Rather than being ashamed of me, the faculty that I had come to know, trust, and dare I say love, rallied around me. To boost my GRE score before applying again, one faculty member recommended a Stanley Kaplan preparation course (he even paid for it for me); another coached me on my statement, and a third helped me to rethink my approach to the letters. They also steered me in the direction of Wayne State University’s history MA program as an opportunity to further build my skills and as a stepping stone to another application to Ann Arbor. In the end, this path eventually worked—another failed application before a third and finally successful one). The rest, to use the obvious pun, is history.

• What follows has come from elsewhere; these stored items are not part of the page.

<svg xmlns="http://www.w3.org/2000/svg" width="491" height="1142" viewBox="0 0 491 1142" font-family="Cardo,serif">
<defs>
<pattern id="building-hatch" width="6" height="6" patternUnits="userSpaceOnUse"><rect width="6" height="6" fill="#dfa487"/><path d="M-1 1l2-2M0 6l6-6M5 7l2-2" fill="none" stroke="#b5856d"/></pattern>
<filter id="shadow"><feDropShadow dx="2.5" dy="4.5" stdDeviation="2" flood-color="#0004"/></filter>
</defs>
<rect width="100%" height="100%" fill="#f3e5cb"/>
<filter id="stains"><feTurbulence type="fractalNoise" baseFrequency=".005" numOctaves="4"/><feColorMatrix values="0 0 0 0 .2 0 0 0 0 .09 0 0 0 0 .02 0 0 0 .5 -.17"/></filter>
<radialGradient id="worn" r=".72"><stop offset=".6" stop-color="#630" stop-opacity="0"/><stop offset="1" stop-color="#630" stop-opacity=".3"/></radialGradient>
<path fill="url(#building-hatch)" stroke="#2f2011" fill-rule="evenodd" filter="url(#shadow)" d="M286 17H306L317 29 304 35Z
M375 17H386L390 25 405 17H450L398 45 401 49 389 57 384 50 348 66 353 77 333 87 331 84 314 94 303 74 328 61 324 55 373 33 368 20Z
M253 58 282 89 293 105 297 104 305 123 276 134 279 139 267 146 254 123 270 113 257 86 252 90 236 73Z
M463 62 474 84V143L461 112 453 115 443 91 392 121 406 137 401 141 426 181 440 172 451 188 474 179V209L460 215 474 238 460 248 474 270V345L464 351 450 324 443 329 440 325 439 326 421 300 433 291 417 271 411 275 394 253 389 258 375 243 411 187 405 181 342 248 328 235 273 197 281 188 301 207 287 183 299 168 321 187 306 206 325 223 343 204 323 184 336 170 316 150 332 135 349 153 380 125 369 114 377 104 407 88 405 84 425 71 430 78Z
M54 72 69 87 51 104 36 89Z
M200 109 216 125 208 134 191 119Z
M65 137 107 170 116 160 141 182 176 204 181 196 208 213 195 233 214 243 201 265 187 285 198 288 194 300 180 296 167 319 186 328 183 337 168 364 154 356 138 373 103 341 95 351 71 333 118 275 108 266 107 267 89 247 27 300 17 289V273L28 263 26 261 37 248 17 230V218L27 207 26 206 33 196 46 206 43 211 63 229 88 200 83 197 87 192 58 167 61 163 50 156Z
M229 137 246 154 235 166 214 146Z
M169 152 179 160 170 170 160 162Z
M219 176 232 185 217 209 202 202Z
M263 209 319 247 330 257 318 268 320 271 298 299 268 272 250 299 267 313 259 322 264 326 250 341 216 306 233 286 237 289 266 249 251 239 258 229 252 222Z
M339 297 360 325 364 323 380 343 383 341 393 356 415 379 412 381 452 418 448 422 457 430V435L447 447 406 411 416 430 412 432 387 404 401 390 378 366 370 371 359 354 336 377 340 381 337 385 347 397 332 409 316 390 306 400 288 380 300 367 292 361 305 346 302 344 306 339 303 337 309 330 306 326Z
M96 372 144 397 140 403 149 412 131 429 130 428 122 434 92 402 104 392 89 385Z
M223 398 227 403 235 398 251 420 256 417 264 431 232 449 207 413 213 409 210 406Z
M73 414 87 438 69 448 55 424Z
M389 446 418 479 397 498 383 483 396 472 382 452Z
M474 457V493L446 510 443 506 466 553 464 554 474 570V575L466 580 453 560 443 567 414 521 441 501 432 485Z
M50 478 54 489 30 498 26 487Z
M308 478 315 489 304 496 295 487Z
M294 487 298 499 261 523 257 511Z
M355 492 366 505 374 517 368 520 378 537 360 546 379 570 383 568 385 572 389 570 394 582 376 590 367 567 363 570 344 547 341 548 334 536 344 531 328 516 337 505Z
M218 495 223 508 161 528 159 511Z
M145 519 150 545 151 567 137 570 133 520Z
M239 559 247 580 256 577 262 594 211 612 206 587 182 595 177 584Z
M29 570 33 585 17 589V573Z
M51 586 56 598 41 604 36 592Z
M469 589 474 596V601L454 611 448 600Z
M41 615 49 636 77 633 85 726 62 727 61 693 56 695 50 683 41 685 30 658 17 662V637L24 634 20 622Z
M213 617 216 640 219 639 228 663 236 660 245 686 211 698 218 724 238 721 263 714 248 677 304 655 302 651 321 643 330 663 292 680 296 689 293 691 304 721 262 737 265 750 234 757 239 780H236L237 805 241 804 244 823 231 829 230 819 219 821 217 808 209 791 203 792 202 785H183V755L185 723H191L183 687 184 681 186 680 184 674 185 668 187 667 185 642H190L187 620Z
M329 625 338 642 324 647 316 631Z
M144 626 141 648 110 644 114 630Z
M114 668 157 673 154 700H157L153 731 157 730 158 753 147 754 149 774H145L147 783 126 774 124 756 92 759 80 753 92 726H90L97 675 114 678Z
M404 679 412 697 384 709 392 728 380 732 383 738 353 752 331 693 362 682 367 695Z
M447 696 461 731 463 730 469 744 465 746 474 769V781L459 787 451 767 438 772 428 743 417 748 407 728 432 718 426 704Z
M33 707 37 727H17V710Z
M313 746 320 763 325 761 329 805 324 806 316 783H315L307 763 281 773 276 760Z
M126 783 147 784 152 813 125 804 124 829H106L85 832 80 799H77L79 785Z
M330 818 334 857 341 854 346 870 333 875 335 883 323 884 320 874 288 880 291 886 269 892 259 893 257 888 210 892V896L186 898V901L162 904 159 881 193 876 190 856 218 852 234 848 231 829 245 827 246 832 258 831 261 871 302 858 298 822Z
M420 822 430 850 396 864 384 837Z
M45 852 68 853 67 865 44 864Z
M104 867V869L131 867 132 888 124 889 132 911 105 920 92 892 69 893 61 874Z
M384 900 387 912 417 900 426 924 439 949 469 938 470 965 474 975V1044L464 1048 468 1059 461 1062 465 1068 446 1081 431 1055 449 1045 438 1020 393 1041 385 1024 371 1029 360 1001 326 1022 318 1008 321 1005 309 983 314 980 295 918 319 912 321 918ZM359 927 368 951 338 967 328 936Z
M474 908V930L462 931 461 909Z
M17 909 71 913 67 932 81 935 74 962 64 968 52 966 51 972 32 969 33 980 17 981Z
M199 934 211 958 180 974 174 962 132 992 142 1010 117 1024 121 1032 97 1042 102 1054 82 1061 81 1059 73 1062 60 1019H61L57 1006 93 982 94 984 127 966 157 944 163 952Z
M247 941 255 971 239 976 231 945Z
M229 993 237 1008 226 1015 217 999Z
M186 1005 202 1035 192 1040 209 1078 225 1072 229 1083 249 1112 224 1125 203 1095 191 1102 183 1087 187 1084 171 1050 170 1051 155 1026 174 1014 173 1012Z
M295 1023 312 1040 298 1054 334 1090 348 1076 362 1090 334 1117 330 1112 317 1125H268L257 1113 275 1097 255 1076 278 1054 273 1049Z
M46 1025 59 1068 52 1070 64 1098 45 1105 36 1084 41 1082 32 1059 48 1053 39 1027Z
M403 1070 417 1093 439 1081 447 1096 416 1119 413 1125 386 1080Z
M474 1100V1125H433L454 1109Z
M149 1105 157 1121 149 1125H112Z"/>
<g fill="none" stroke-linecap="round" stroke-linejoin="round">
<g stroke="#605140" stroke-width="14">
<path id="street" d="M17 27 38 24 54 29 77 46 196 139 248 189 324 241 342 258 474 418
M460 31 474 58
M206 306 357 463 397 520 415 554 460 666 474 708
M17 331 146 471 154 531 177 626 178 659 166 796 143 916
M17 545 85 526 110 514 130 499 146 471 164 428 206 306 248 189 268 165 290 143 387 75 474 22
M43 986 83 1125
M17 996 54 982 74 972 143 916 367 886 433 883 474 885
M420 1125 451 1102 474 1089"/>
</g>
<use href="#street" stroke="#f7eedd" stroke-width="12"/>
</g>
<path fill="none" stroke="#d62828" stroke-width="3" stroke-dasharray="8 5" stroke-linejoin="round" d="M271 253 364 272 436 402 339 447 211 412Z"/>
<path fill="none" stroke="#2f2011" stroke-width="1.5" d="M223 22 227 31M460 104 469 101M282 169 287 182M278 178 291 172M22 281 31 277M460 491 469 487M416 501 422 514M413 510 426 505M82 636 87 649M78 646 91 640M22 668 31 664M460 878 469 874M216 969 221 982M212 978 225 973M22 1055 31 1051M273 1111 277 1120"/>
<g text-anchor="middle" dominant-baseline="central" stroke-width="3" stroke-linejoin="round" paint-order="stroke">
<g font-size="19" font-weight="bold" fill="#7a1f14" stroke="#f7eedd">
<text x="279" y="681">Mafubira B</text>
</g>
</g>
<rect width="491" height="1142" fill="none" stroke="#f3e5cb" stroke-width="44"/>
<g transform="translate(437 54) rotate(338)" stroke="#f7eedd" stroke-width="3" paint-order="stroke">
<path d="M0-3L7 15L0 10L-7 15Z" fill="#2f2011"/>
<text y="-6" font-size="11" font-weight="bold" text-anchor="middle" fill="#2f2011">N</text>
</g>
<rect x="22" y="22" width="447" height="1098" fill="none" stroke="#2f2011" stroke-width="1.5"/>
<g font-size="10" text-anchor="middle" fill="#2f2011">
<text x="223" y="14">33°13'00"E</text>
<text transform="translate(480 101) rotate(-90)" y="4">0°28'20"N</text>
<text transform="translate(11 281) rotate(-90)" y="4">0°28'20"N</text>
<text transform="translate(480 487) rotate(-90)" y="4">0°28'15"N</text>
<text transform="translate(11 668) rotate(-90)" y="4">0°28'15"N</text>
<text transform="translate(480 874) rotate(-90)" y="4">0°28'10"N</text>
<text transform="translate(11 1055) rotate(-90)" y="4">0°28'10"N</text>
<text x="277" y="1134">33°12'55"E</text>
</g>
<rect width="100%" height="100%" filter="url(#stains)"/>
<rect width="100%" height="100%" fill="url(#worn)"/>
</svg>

Looking back on this story with years of experience and perspective now in hand, I recognize the many obstacles and challenges that my being a first-generation college posed for me: the lack of experienced friends and family to turn to for guidance; the constant questions– “who did I think I was?” “who do you think you’re fooling?” “you’re doing what?” “how do I do this?”; the many signals I received suggesting that maybe I didn’t belong (the professor who took great glee in condescendingly correcting my incorrect pronunciation of the word paradigm—sorry, I wouldn’t have known a paradigm then if it had hit me over the head); the fear of asking questions (“you should know how to do this—look it up”) and looking stupid; the fear of failure; my family’s turning away from me as they felt that I’d no longer be interested in their mundane lives and activities; etc. All of these things and so many more made my educational path more difficult but they also made it incredibly rewarding. The first gen experience challenged me and forced me to be adaptable, to be empathetic and patient, and to be persistent. I’m well past that postcard now (though I still have it) and have accomplished many more things than I ever imagined (becoming a Dean? I didn’t even know what a Dean was when I started college) possible. I consider myself the luckiest person alive to have been able to return to my alma mater to practice the profession that I was first introduced to on this campus and to continue to work with students whose lives (albeit unfolding at a different historical epoch) mirror my own in so many ways!